### INSTRUCTION:
Which lines in the items below contain the string "Hausbau"? Copy each of them.

Extracted data entries
^^^^^^^^^^^^^^^^

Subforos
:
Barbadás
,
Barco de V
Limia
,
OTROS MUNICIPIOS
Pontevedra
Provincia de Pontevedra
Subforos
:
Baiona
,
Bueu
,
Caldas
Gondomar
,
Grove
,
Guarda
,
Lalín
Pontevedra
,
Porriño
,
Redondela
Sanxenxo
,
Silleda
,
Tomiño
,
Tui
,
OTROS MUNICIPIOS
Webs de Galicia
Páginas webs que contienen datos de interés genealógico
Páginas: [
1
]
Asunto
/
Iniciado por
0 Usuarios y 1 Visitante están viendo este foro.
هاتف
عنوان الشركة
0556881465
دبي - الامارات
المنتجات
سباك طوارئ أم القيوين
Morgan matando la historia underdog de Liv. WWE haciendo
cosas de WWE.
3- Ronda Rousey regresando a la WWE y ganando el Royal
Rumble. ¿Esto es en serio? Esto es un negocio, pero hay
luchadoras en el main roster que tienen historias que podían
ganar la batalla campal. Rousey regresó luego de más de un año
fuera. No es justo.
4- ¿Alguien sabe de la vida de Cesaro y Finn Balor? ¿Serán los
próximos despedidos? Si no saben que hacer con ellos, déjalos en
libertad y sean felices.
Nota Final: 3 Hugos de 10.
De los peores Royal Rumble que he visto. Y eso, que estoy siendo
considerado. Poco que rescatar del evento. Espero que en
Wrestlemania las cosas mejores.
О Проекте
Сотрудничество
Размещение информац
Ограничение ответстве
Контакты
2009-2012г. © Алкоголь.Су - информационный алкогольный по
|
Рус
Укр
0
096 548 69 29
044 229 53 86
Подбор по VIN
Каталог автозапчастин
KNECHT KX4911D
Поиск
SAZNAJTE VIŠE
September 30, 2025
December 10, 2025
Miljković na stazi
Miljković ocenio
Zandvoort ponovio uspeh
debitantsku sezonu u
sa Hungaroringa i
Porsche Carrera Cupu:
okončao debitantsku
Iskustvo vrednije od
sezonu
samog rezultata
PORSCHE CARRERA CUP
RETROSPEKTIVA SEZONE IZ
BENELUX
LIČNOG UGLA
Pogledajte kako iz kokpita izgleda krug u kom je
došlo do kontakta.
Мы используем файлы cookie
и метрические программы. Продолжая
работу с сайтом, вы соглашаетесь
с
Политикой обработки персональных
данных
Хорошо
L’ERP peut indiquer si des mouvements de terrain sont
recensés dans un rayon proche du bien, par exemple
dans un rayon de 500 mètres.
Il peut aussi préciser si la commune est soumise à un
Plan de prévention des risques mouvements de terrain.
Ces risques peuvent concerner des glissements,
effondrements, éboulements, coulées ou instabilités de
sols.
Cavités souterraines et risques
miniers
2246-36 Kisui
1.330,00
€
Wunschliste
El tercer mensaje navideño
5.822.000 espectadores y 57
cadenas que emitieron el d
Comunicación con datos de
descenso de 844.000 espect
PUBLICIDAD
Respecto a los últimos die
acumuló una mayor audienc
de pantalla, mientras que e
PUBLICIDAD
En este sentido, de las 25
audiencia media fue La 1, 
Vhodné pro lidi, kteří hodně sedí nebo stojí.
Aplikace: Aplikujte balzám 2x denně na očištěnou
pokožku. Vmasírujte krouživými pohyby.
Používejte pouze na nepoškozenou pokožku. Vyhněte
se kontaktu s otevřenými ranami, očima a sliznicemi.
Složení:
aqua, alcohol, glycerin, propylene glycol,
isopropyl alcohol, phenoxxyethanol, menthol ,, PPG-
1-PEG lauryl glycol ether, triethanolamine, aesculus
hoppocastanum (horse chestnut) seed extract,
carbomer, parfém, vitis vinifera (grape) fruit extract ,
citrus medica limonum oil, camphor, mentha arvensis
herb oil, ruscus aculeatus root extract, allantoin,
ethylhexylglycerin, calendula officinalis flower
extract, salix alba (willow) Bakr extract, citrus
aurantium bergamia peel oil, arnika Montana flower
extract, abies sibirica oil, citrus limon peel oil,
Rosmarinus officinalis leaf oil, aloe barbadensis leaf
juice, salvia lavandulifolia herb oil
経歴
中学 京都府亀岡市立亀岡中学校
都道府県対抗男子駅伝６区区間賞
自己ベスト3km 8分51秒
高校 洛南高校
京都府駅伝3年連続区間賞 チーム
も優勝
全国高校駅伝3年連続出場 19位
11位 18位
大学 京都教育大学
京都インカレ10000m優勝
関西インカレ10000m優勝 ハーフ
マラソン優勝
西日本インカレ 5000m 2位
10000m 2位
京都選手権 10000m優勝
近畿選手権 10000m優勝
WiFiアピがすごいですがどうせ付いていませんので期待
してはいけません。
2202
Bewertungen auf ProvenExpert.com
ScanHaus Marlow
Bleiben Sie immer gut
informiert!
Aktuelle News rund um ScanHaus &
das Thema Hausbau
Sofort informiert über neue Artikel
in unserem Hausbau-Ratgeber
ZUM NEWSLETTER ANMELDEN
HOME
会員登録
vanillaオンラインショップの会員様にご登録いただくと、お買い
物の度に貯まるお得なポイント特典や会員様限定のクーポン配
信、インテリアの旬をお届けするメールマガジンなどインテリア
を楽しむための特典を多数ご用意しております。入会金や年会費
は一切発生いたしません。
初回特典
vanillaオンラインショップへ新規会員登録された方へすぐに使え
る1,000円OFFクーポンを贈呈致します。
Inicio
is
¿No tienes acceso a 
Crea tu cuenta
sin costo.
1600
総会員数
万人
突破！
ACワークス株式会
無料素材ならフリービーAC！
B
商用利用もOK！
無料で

^^^^^^^^^^^^^^^^

### ANSWER TO THIS EXERCISE:
das Thema Hausbau
in unserem Hausbau-Ratgeber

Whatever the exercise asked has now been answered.